Romero’s bill would essentially eliminate the licenses of the roughly 3,200 home improvement contractors in Louisiana, Rep. Bryan Fontenot, R-Thibodaux, said.
“So you’re going to affect those people who are good players, who have been in the business for 20 or 30 years,” Fontenot said.
There are roughly 4,000 residential general contractors in the state.
Small jobs could end up costing more
Ray Shirey, owner of Handy Hubby in Zachary, has had a home improvement certification for about a year. In a phone interview, he said he built homes for decades in Alaska before relocating to Louisiana a few years ago.
Rep. Troy Romero’s legislation to end home improvement contractor certification sets arbitrary thresholds in an attempt to solve what seems to be an enforcement problem, Shirey said.
“Instead of holding people to the law, they’re just going to change the law?” he said. “Well, let’s get rid of speed limits because too many people are speeding.”
The proposed $10,000 project threshold that requires a general contractor doesn’t allow any room for handy people to adjust for inflation. Shirey was in the middle of building a small backyard deck when lumber costs spiked during the coronavirus pandemic. What was a $6,000 job increased to over $10,000.
“A bigger, costlier job doesn’t necessarily mean it’s more complicated,” he said.
People will have a difficult time finding a general contractor to build a $10,000 deck when most are busy building million dollar homes, Shirey added.
“It’s just going to cost the homeowner more,” Shirey said. “They’re not really going to fix the problem with this law. They’re going to make it harder for regular people like me.”
Romero and LSLBC Chairman Lee Mallett repeatedly described the proposal as a “deregulation bill” and claimed it provided a path for home improvement contractors to become general contractors either through a waiver or the standard testing and approval process.

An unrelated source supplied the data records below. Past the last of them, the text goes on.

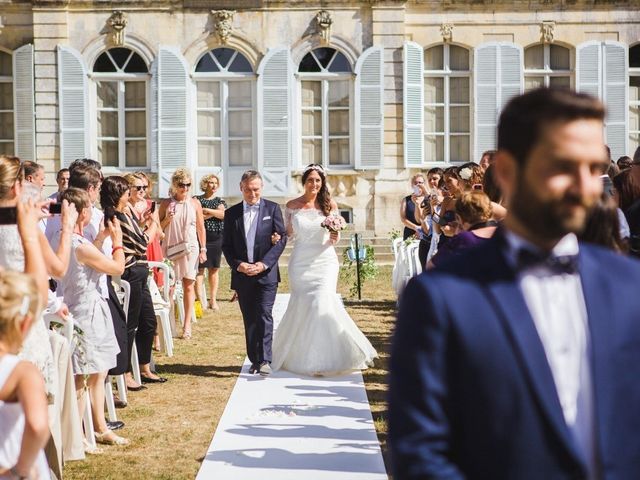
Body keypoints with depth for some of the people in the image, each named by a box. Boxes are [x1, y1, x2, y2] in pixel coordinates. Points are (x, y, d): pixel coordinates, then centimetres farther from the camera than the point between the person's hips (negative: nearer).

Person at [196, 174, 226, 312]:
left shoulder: (221, 201, 13)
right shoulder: (197, 200, 6)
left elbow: (223, 214, -6)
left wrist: (206, 210, -8)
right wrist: (214, 213, -7)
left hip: (217, 238, 3)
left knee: (214, 269, 5)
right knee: (200, 269, -8)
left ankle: (213, 300, 9)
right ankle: (201, 300, -9)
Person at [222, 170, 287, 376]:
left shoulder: (272, 209, 4)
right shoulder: (231, 213, 9)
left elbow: (281, 239, -2)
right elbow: (226, 245, 8)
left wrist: (264, 264, -12)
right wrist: (238, 265, -9)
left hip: (266, 273, -3)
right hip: (242, 275, 3)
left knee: (264, 316, -11)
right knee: (249, 320, 7)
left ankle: (265, 360, -14)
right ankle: (254, 360, 13)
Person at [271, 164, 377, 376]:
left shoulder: (330, 205, 1)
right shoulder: (292, 206, 3)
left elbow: (334, 237, 5)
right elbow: (287, 234, 8)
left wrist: (334, 237, -17)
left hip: (324, 261, -1)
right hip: (300, 262, 1)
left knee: (323, 303, -12)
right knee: (301, 306, 4)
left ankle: (325, 356, 1)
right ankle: (300, 356, 22)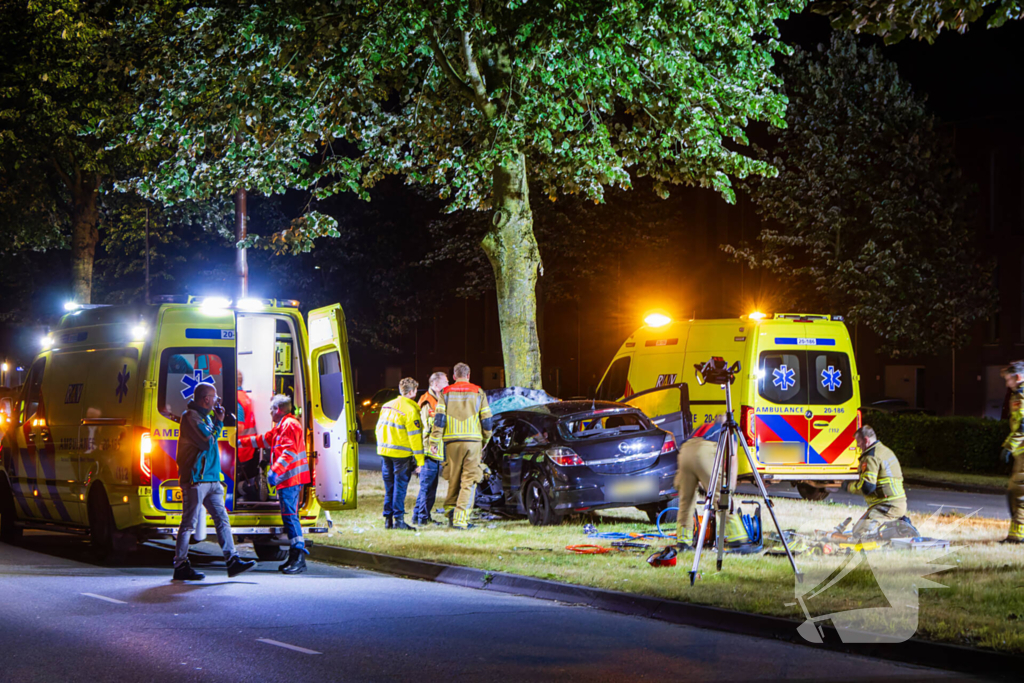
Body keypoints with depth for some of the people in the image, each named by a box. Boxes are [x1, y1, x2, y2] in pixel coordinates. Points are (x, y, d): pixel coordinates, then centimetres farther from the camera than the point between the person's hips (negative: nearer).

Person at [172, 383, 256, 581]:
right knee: (189, 522, -5)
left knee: (222, 518, 4)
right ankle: (180, 566, -1)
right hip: (195, 479, -9)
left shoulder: (205, 416, 19)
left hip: (211, 479, 9)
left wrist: (216, 420, 13)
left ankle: (232, 561, 3)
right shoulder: (191, 417, -11)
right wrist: (218, 422, -5)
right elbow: (207, 442, -18)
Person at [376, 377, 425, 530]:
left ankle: (388, 519, 13)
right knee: (400, 486, -3)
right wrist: (419, 460, -9)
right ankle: (398, 519, -5)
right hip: (401, 454, -7)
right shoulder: (410, 410, -11)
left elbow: (379, 428, 18)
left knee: (389, 487, 12)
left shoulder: (386, 406, 12)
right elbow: (414, 436, -12)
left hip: (384, 452, 7)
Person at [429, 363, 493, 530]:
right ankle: (461, 518, -11)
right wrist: (485, 440, 19)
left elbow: (439, 419, -2)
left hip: (452, 441, 1)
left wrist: (435, 441, 1)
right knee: (469, 481, -2)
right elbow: (487, 420, 6)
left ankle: (451, 509, 8)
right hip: (473, 441, -1)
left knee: (454, 479, 15)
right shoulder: (478, 393, 6)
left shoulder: (446, 393, 6)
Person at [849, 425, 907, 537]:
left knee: (858, 532, -15)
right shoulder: (886, 451, 19)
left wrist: (850, 487, -2)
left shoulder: (871, 457, -13)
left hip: (887, 506, -10)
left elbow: (867, 487, -22)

To get a waiver, a worker has to apply to the board and submit three letters of recommendation from other licensed general contractors. Waivers are available on a per-job basis and are already allowed under current state law.
“But they have that path right now,” Fontenot said. “If they wanted to be a residential contractor, they could have chosen to do that. They chose to be a home improvement contractor.”
Romero said a worker can also get a waiver if the home owner assumes responsibility for the supervision of the work. Rep. Edmond Jordan, D-Baton Rouge, did not like the idea of placing a home owner at risk.
“Let’s not call it something that it’s not,” Jordan said. “Now you’re putting the burden on the homeowner… If we’re waiving them in with no test, then we still don’t really know they’re proficient.”
After more debate, the committee approved an amendment from Fontenot that would automatically grant general contractor licenses to home improvement contractors who have been certified in good standing for at least three years.
However, Mallet and Romero expressed concern with the amendment because it would hand out contractor licenses to several hundred home improvement registrants who had done nothing except build fences for the last 15 years.
Under the amended proposal, about 1,200 of the 3,200 certified home improvement contractors in Louisiana would be eligible for the automatic licensing upgrade.
The House is scheduled to take up the measure in a floor vote on Tuesday. If it passes, it will head to the next Senate.